The Stewardship of RetirementBlog / Produced by The High Calling
In this article in our series Finishing Strong, Glynn Young discovered that retirement is not a biblical concept. The Bible actually teaches us to be stewards of all that God has given us, all the way up to when we are done in this life.
As the time approached for me to seriously considering retiring, I discovered something: retirement is not a biblical concept.
Moses led the Israelites until he died and God buried him somewhere in Moab. David was king until he died. Paul and Peter continued their ministries until they were martyred. Even the Apostle John, exiled on Patmos, the only disciple who (it’s believed) died of old age, was still working, writing down the vision given him.
The Bible has no retirement road map. But it does have a concept that applies to retirement in the twenty-first century, and that concept is stewardship.

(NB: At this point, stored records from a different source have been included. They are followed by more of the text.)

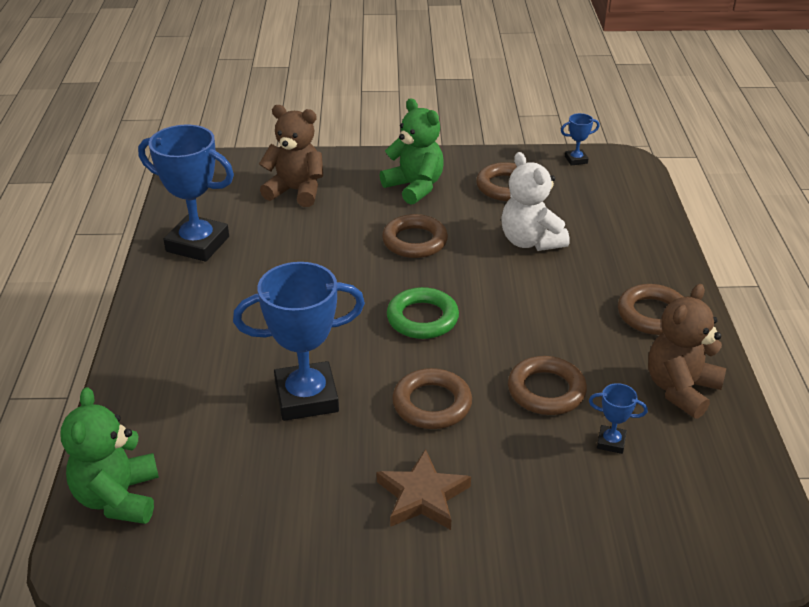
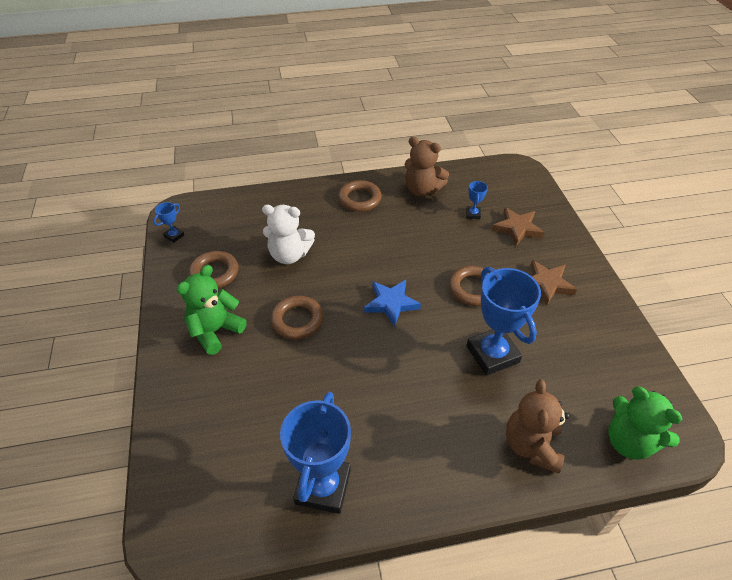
camera: 100 degrees left, 10 degrees up
(118, 498) = (629, 441): green teddy bear -> green teddy bear turned 60 degrees clockwise
(296, 191) = (223, 422): brown teddy bear -> brown teddy bear (531, 445)
(422, 318) = (391, 303): green ring -> blue star
(530, 241) = (289, 255): white teddy bear -> white teddy bear turned 45 degrees clockwise
(546, 391) = (442, 240): brown ring -> none
(568, 494) = (517, 228): none -> brown star
(576, 160) = (174, 236): blue trophy -> blue trophy turned 60 degrees clockwise

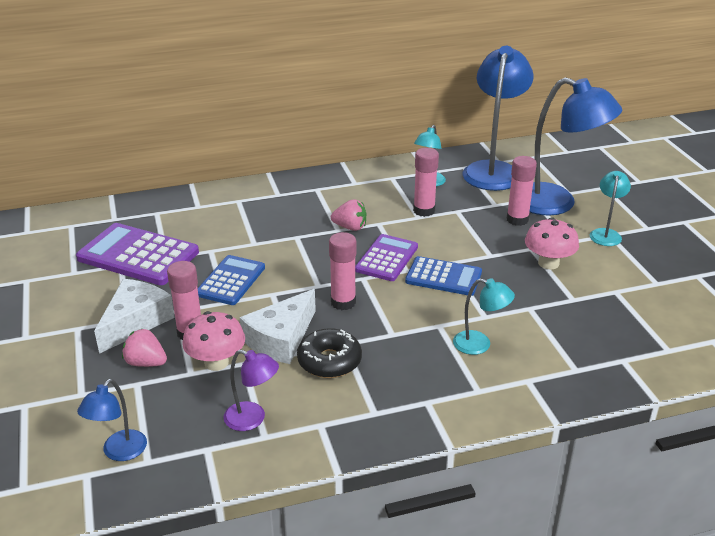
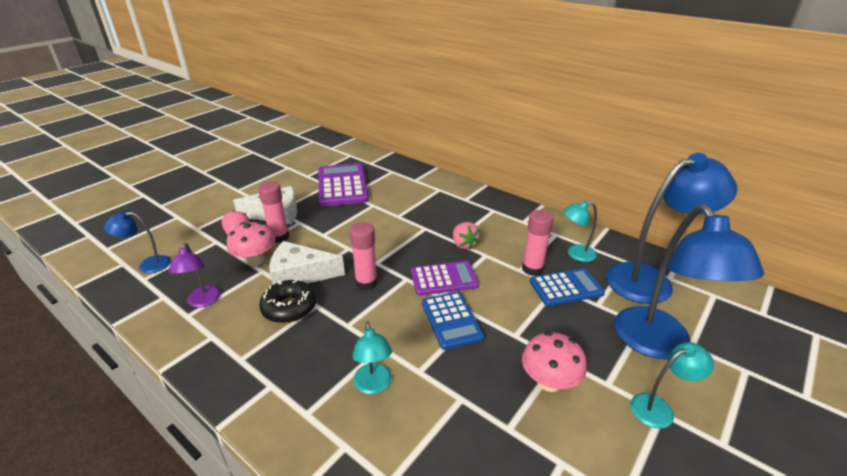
camera: 55 degrees right, 0 degrees up
(231, 281) = (347, 226): blue calculator -> blue calculator (566, 287)
(517, 219) = (593, 328): pink glue stick -> none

I voluntarily retired, something not as common as it once was. There was no early retirement incentive, no one suggesting or encouraging me to retire early. I chose the timing and planned for it and gave my employer nine months advance notice.
It was no spur of the moment decision. It was done with considerable thought, deliberation, and prayer. It was, in fact, an exercise in stewardship. It was the stewardship of resources, the stewardship of transition, and the stewardship of time.
The Stewardship of Resources
Four in ten people in my Baby Boom generation have saved nothing for retirement. Many of the rest haven’t saved enough. My wife and I are in a different position: We saved throughout our working lifetimes. We didn’t travel much until recently. We live in a nice but not ostentatious home. We still tend to drive cars for a long time—my wife’s car is a fifteen-year-old mini-van and mine is a seven-year-old sedan. I am thankful for my wife’s stewardship in this area of finances (and I give her all the credit).
Months before I gave notice of my retirement, I talked with our financial advisor, asking him to determine the best time for us to retire. He came back with, “What are you doing this afternoon?” In other words, I had unwittingly set myself up to have the freedom to retire.
It was still work, however. We had to make sure the finances and medical benefits were in place. We had to meet with lawyers and make sure the legal considerations were addressed. We updated wills. We had to consider that I would be retiring more than a year before I was eligible for Medicare. We had to answer questions about the kind of pension I would receive (my company is one of the dwindling few that still had a pension plan).
It felt like we were living in meetings! And while I generally dislike meetings, these meetings were critical. I viewed these meetings as a major part of the stewardship process.
The Stewardship of Time
My retirement was from my “day job.” I was not planning a retirement that would be primarily a time of idleness and recreation.
I didn’t have a formal, typed plan, but I knew at least in general what I would be doing. In the two months since I retired, I can say that some of that has happened.
I had hoped to spend my first two weeks just relaxing. Instead, I discovered that my company’s human resources department submitted the wrong date for my retirement into the benefits system. All of the careful planning I had done was turned on its head. An error of only two days had a domino effect across pension and benefits. I spent my first two weeks of my retirement dealing with that chaos.
About the same time, The High Calling announced the change for its future.
The lessons were straightforward and basic: the stewardship of time is not only about determining how you will spend your time in retirement, but also about allowing time for the inevitable surprises and having the ability to change plans.
The Stewardship of Transition
Management of the work I was leaving had to be planned for, and a good portion of that was beyond my control. I told the company my intention to retire ten months before I actually did. I didn’t think of myself as irreplaceable, but I had a fair idea of the difficulty that it would be to replace me. My management set a goal—have a replacement on board thirty to sixty days before I retired so we could have a good transition.
I looked at my work and helped the people working for me plan for taking it over. I went through a decade of paper and electronic files, deciding what was useful and what wasn’t. I moved electronic files to a shared drive, accessible to the team. Responsibility for the company’s archives was transferred to another team. Personal belongings were gradually transferred home.
The company began seeking my replacement in February. By late March, outside resources were used to try to find one. By mid-April, there was no replacement or even the possibility of one. As I write this, the position is still vacant, and a temporary outside resource is being used.
The Stewardship of Retirement
Not everything has gone as planned for my retirement, and some things are still in flux. But approaching retirement with the concept of stewardship allowed for the surprises and the unexpected. I left the work in as good a position as I could. I had the outlines of a “go-forward” plan in mind. And the financial considerations were accounted for.
I tried to finish my old “day job” strong, if quietly. And now I’m in the next phase of my working career.